----- 所给文本 -----

注意:对于类固醇难治或者渴望减少类固醇剂量的病例,应该与疾病专家协调处理。

 

表3总结了不同人体系统中发现的irAEs的处理建议。

 

表3 由免疫检查点抑制剂治疗导致的免疫相关不良事件(基于常见不良反应事件评价标准[CACTE])的处理建议

常见皮肤病

专科转诊?

斑丘疹/皮炎

分级

描述

处理


1

斑疹/丘疹覆盖<10% BSA(基础体表面积),伴或不伴症状(如:瘙痒、灼痛、紧绷)

•继续免疫检查点抑制剂治疗

•口服抗组胺药

○西替利嗪/氯雷他定10mg QD(非镇静剂);羟嗪10-25mg QID,或睡前

•局部运用皮质类固醇

○身体局部运用I级皮质类固醇(丙酸氯倍他索、丙酸卤倍他索、二丙酸倍他米松乳膏或软膏);脸部局部运用V/VI级皮质类固醇(阿氯米松、地奈德、2.5%氢化可的松乳膏)

----- 记录 -----

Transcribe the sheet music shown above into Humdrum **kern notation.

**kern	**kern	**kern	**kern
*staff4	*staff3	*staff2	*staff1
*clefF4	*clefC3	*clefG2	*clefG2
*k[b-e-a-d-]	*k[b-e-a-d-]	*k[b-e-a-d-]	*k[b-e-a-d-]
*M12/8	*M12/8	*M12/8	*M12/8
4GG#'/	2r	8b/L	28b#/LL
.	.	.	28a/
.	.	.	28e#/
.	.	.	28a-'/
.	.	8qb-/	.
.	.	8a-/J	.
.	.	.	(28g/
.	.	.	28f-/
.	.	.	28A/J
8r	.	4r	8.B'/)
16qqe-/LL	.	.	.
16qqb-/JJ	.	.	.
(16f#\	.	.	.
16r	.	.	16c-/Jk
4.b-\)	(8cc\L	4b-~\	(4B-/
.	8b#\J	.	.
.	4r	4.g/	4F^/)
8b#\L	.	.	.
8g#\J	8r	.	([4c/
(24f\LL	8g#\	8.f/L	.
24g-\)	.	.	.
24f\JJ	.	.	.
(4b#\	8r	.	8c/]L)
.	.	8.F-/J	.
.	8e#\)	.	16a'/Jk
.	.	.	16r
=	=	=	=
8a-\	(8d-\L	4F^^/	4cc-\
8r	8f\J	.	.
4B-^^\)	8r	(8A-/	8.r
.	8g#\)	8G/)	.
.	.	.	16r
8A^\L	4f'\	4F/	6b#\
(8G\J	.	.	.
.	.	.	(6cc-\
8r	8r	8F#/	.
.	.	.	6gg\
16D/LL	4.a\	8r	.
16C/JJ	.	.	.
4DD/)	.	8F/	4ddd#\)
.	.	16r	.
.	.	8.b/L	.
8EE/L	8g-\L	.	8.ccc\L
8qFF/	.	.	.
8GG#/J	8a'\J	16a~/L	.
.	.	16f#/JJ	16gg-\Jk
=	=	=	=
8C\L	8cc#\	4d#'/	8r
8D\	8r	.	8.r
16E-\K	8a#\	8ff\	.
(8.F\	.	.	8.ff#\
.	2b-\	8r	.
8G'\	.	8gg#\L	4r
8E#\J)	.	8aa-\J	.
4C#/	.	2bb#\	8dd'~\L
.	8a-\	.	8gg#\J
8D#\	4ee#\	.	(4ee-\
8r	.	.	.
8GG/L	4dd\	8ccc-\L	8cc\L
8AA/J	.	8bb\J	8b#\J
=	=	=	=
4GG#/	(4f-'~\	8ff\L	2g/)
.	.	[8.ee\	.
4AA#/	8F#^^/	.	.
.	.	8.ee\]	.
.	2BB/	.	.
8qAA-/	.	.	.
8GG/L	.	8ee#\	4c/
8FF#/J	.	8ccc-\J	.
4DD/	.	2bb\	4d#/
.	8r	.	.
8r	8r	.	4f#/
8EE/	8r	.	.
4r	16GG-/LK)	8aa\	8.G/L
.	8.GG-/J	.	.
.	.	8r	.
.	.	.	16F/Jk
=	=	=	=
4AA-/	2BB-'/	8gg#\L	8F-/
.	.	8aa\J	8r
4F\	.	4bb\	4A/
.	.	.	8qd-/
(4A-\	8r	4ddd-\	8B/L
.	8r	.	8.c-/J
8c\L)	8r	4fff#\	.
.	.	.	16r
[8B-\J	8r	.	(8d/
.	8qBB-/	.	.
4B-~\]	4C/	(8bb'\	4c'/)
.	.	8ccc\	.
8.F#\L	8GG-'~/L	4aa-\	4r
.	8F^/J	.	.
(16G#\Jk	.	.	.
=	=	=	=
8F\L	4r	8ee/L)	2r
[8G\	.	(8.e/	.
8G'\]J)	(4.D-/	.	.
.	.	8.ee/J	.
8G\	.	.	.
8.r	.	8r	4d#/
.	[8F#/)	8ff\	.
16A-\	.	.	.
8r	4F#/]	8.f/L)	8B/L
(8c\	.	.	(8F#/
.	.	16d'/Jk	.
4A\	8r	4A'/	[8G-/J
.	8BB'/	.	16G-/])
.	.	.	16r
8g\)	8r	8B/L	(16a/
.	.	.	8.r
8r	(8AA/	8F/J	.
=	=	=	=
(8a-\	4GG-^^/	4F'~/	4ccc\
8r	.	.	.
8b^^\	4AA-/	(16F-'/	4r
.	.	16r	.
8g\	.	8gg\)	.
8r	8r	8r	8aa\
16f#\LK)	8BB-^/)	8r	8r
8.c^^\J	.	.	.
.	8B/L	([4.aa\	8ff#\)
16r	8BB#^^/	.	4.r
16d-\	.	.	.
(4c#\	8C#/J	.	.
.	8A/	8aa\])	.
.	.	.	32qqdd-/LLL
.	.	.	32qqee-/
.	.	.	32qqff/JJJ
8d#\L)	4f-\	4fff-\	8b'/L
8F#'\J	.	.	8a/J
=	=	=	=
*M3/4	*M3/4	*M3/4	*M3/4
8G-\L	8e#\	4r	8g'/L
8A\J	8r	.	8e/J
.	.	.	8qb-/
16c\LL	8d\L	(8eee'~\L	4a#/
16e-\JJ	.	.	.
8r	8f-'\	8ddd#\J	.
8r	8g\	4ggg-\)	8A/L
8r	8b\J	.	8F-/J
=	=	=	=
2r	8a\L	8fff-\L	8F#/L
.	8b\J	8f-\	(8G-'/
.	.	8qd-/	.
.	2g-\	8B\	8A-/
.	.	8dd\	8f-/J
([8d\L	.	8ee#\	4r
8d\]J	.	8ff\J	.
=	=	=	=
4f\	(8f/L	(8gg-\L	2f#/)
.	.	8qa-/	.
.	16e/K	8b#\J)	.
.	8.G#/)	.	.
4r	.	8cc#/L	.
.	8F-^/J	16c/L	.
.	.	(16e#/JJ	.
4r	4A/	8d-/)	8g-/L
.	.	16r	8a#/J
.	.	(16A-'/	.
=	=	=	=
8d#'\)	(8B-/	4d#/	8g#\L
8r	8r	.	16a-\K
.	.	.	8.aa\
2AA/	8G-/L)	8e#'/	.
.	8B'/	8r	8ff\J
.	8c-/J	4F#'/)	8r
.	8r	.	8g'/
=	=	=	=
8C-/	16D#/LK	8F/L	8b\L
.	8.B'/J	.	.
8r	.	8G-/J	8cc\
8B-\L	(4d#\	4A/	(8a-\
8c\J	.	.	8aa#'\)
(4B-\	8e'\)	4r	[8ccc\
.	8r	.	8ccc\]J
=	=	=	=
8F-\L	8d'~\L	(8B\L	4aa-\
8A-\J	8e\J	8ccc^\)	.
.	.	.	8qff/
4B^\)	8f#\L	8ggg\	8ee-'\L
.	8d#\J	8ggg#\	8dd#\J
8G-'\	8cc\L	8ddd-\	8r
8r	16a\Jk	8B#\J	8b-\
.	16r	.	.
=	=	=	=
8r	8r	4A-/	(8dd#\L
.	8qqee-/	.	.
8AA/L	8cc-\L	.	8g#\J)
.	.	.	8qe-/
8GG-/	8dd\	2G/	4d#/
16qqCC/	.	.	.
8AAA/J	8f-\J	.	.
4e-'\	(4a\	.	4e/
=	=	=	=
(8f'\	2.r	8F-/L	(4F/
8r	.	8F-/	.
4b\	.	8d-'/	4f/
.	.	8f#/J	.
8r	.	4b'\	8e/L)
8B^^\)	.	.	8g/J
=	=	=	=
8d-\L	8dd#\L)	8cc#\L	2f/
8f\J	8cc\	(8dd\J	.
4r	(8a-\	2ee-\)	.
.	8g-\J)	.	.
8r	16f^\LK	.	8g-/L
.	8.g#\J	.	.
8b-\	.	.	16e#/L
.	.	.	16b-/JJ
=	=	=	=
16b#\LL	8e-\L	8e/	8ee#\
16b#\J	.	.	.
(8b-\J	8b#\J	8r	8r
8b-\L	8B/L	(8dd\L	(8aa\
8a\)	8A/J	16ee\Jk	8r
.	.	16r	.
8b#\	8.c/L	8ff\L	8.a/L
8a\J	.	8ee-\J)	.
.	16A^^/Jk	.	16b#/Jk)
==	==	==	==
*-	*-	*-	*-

-----

题目
把上面那段关于免疫相关不良事件处理建议的文本一字不差地完整输出。

参考答案
注意:对于类固醇难治或者渴望减少类固醇剂量的病例,应该与疾病专家协调处理。

 

表3总结了不同人体系统中发现的irAEs的处理建议。

 

表3 由免疫检查点抑制剂治疗导致的免疫相关不良事件(基于常见不良反应事件评价标准[CACTE])的处理建议

常见皮肤病

专科转诊?

斑丘疹/皮炎

分级

描述

处理


1

斑疹/丘疹覆盖<10% BSA(基础体表面积),伴或不伴症状(如:瘙痒、灼痛、紧绷)

•继续免疫检查点抑制剂治疗

•口服抗组胺药

○西替利嗪/氯雷他定10mg QD(非镇静剂);羟嗪10-25mg QID,或睡前

•局部运用皮质类固醇

○身体局部运用I级皮质类固醇(丙酸氯倍他索、丙酸卤倍他索、二丙酸倍他米松乳膏或软膏);脸部局部运用V/VI级皮质类固醇(阿氯米松、地奈德、2.5%氢化可的松乳膏)